Die rote Linie verläuft dort, wo es um Geldansprüche geht. Für öffentliche Stellen sieht der Entwurf eine Haftung für den durch Benachteiligung entstandenen Schaden vor, wenn die Pflichtverletzung zu vertreten ist. Gegenüber privaten Unternehmen soll hingegen „kein Schadensersatzanspruch“ geltend gemacht werden.

Genau das ist der Punkt, an dem Kritiker wie der Sozialrechtsexperte Dr. Utz Anhalt von einem Schutz sprechen, “der zwar auf dem Papier diskriminierungsfrei wirkt, in der Praxis aber zu wenig Druck entfaltet”.

Auch die behindertenpolitische Sprecherin der Grünen-Bundestagsfraktion, Corinna Rüffer, formulierte es drastisch und sprach von “einem Freibrief zur Fortsetzung von Diskriminierung, wenn ein Diskriminierungsverbot ohne Entschädigung bleibe.”

Auch Verbände aus der Selbsthilfe kritisieren, Barrierefreiheit werde dadurch eher zum freiwilligen Entgegenkommen als zu einem verlässlichen Standard. In dieser Kritik schwingt ein grundlegendes Verständnis von Antidiskriminierungsrecht mit: Verbote ohne spürbare Konsequenzen können in der Praxis stumpf werden, vor allem dort, wo sich Veränderungen nur mit Aufwand erreichen lassen. Dass die Schlichtungsstelle nach dem BGG seit Jahren steigende Fallzahlen meldet, wird in diesem Zusammenhang als Hinweis gelesen, wie groß der Konfliktstoff bereits im bestehenden System ist.

Das Verhältnis zum Barrierefreiheitsstärkungsgesetz: Zwei Rechtslogiken, ein Alltag

Seit dem 28. Juni 2025 gilt das Barrierefreiheitsstärkungsgesetz (BFSG) als Umsetzung des European Accessibility Act. Es verpflichtet für bestimmte Produkte und Dienstleistungen zur Barrierefreiheit und arbeitet stärker mit konkreten Anforderungen.

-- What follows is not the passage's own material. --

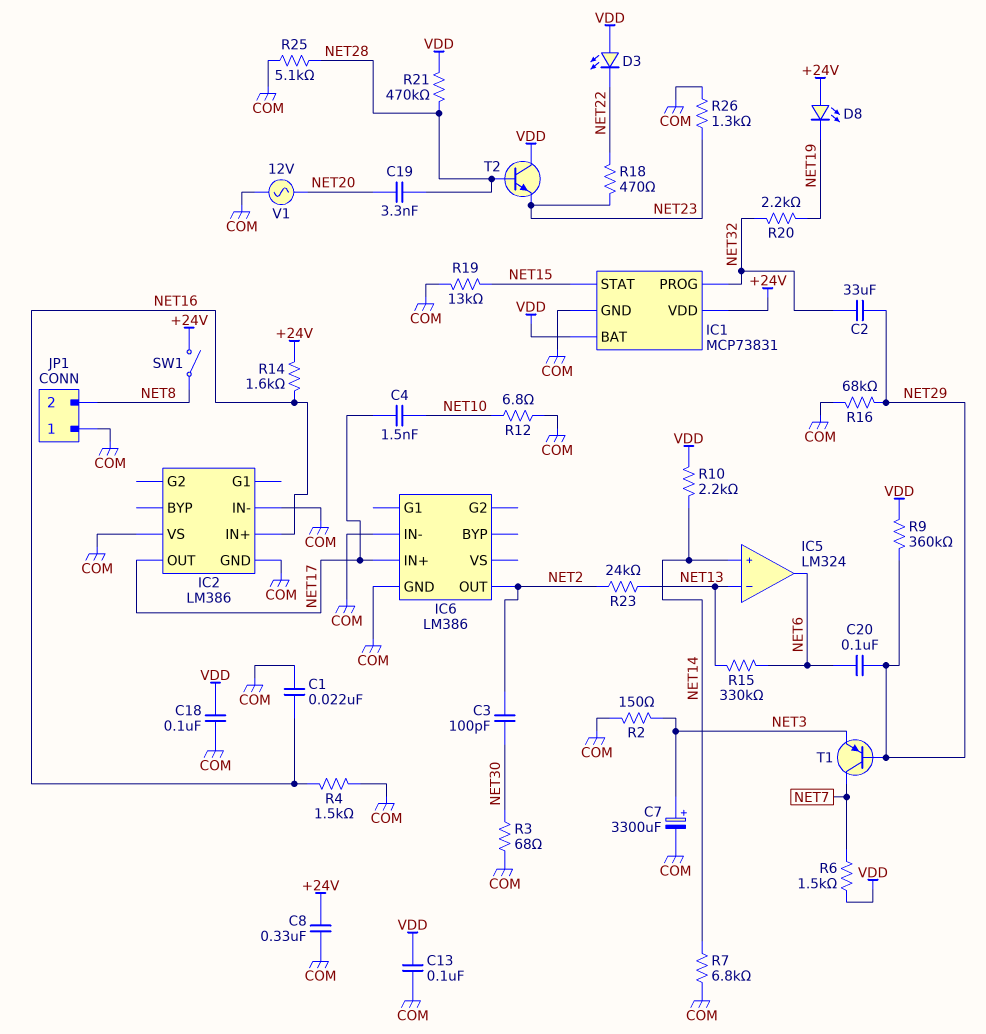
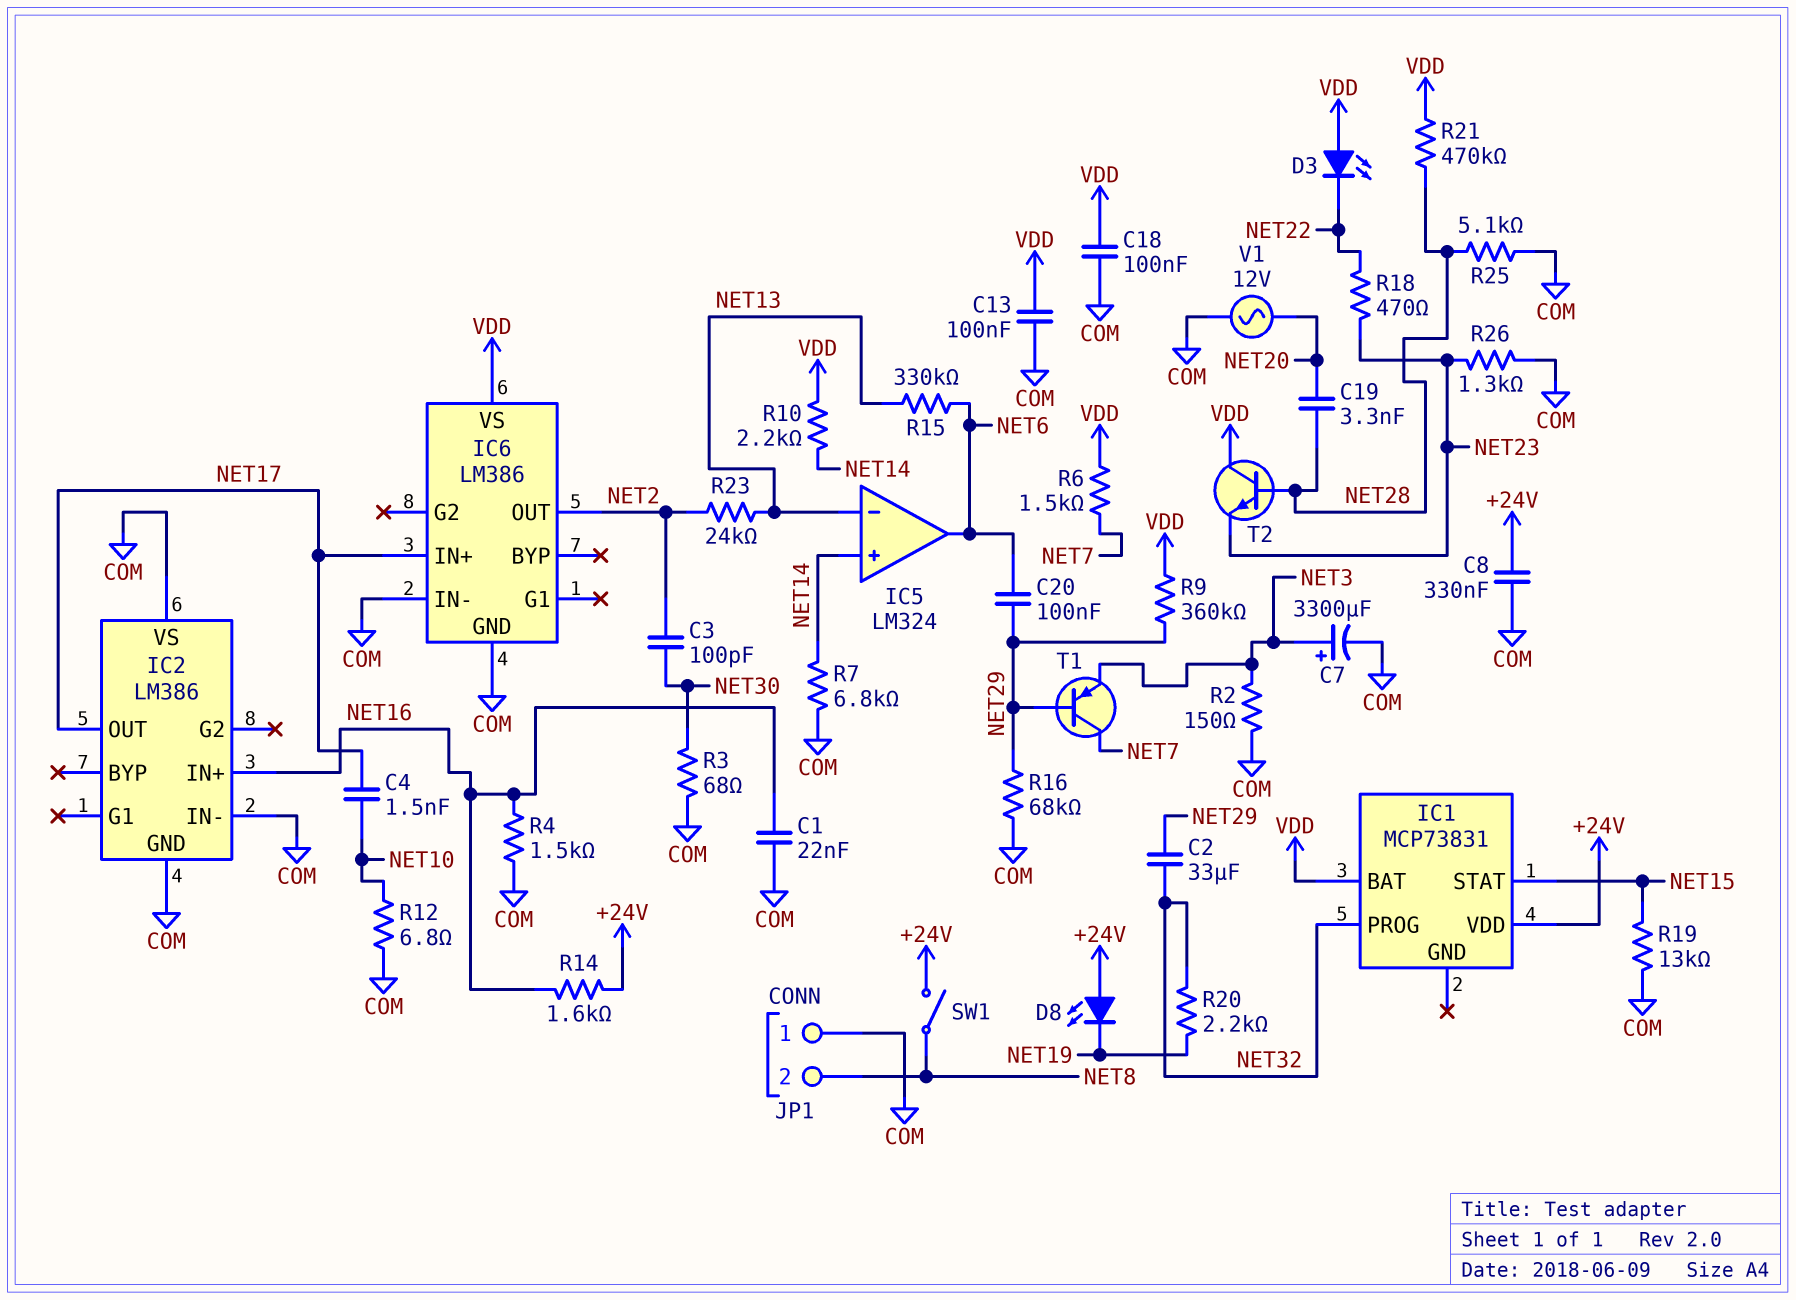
IC1 pin GND: COM -> none
IC6 pin VS: none -> VDD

Die BGG-Reform verfolgt hingegen eine andere Logik: weniger produktbezogene Standards, mehr Einzelfallanspruch über angemessene Vorkehrungen, dafür ein breiterer Blick auf alltägliche Zugänge.
In der Praxis wird genau dieses Nebeneinander anspruchsvoll.

Dort, wo BFSG-Pflichten greifen, sind Vorgaben klarer und eher überprüfbar. Dort, wo die BGG-Novelle ansetzen soll, droht die Umsetzung stark vom Engagement einzelner Anbieter, von der Konfliktbereitschaft Betroffener und von der Auslegung dessen abzuhängen, was noch „praktikabel“ ist. Der Entwurf wirbt damit, Überregulierung und Berichtspflichten zu vermeiden.

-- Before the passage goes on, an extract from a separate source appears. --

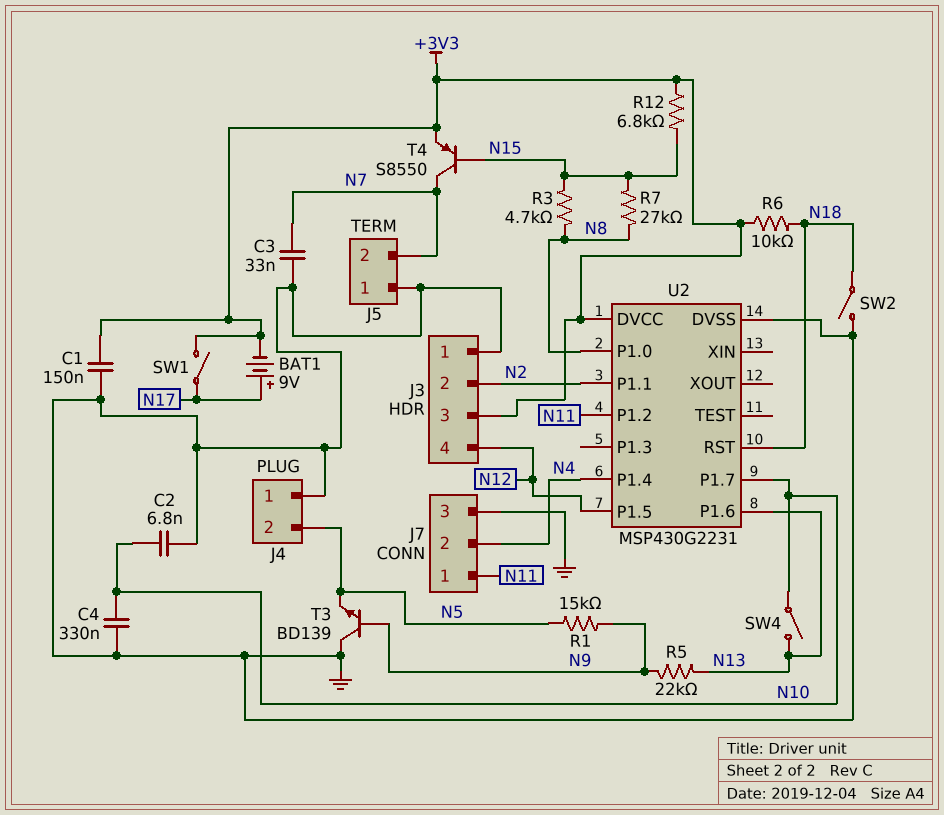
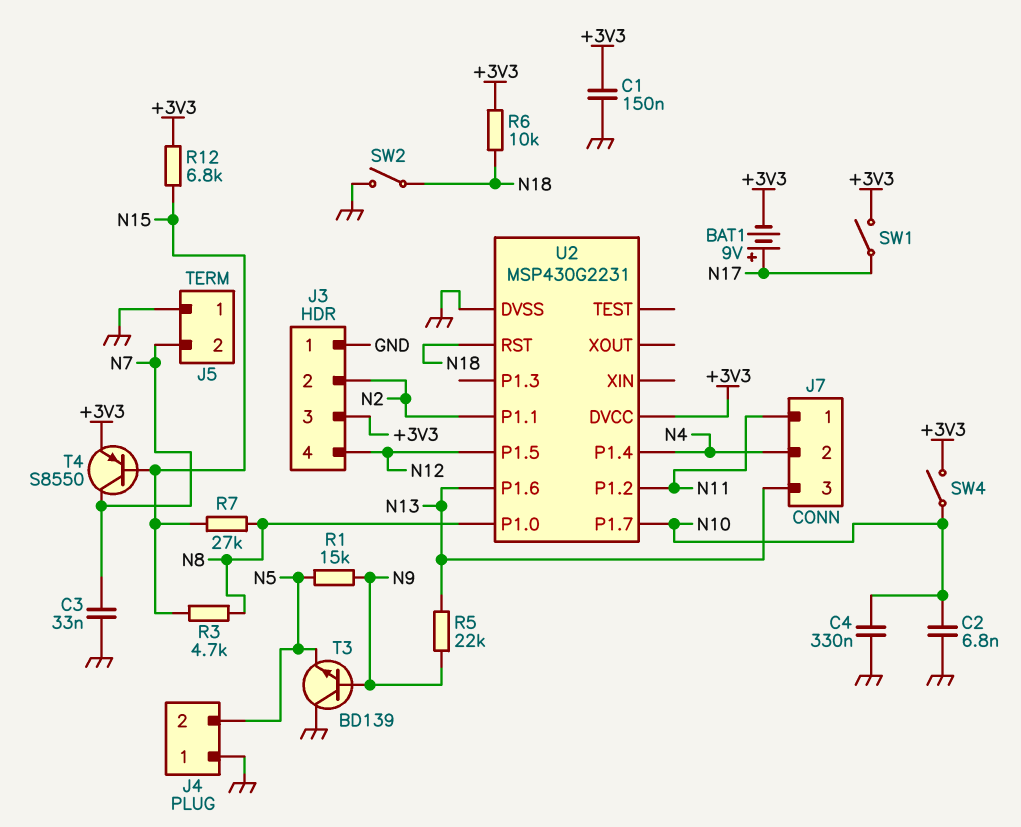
J7 pin 3: GND -> N13
SW4: switch (N10, N13) -> switch (+3V3, N10)

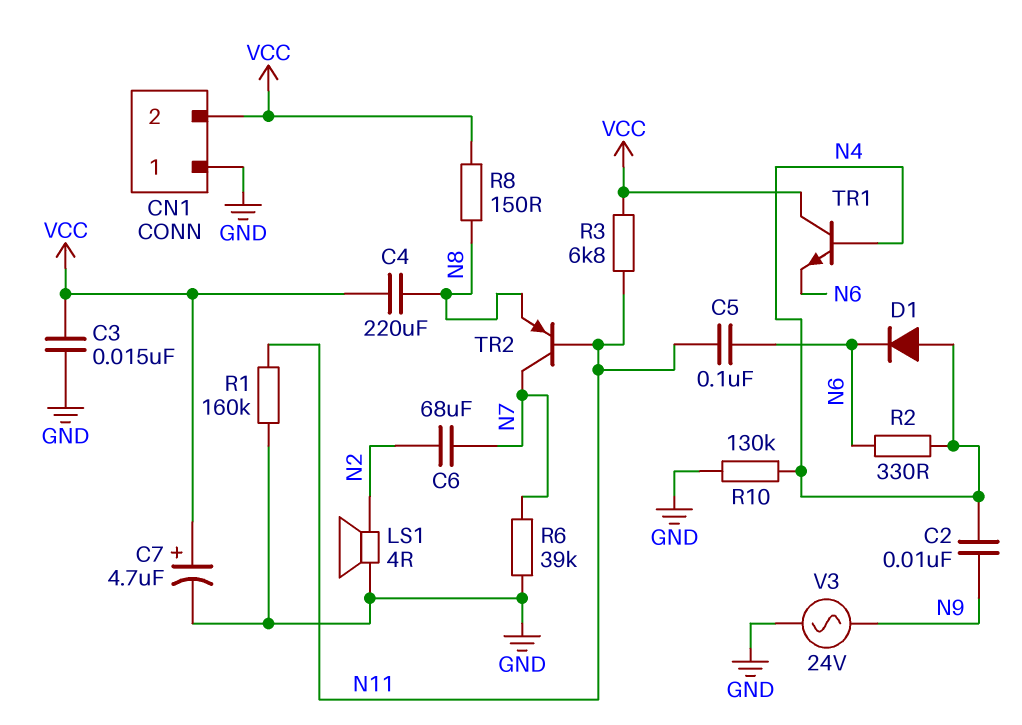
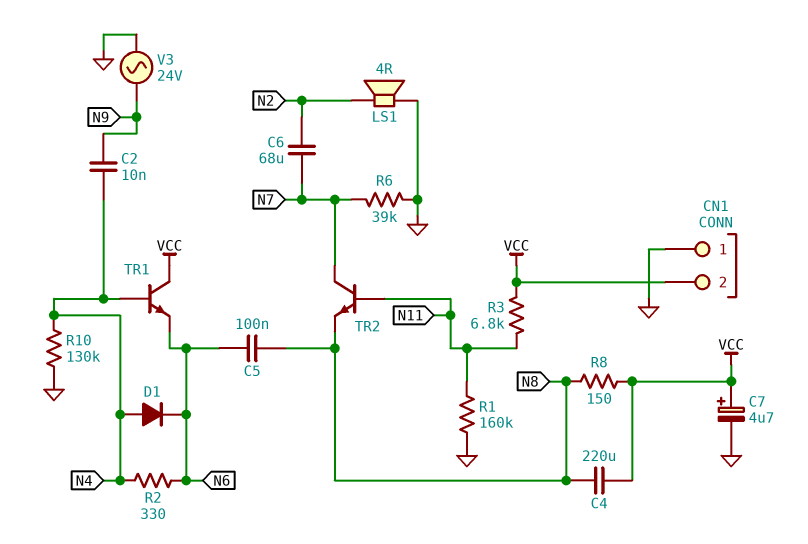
C3: 15nF (GND, VCC) -> none
C5: 100nF (N6, N11) -> 100nF (N6, N8)
TR2: PNP (B N11, C N7, E N8) -> NPN (B N11, C N7, E N8)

Aus Sicht des Sozialrechtsexperten Dr. Anhalt stellt sich jedoch die Gegenfrage: Ob Barrierefreiheit wirklich vorankommt, wenn ein Gesetz gerade dort weich bleibt, wo der Alltag am häufigsten Barrieren produziert.

Was jetzt auf dem Spiel steht

Der Entwurf markiert einen politischen Spagat. Er will Barrierefreiheit ausweiten und zugleich Unternehmen vor Belastungen schützen. Er will Rechte stärken und zugleich Konflikte über starre Vorgaben vermeiden. Er will den Bund verpflichten und räumt sich gleichzeitig lange Fristen ein. Diese Spannungen erklären, warum die Reform bereits im Referentenstadium so umkämpft ist.

Ob aus dem Entwurf am Ende ein Gesetz wird, entscheidet sich nicht nur an juristischen Formulierungen, sondern an der politischen Frage, wie ernst Deutschland Barrierefreiheit als Gleichstellungsauftrag nimmt. Wer Barrieren abbaut, baut Teilhabe auf. Wer Barrieren vertagt, vertagt Teilhabe. Und wer Barrierefreiheit im privaten Alltag nur dort verlangt, wo sie nichts kostet, riskiert, dass aus Gleichstellung ein höfliches Angebot wird – abhängig von Kulanz statt von Recht.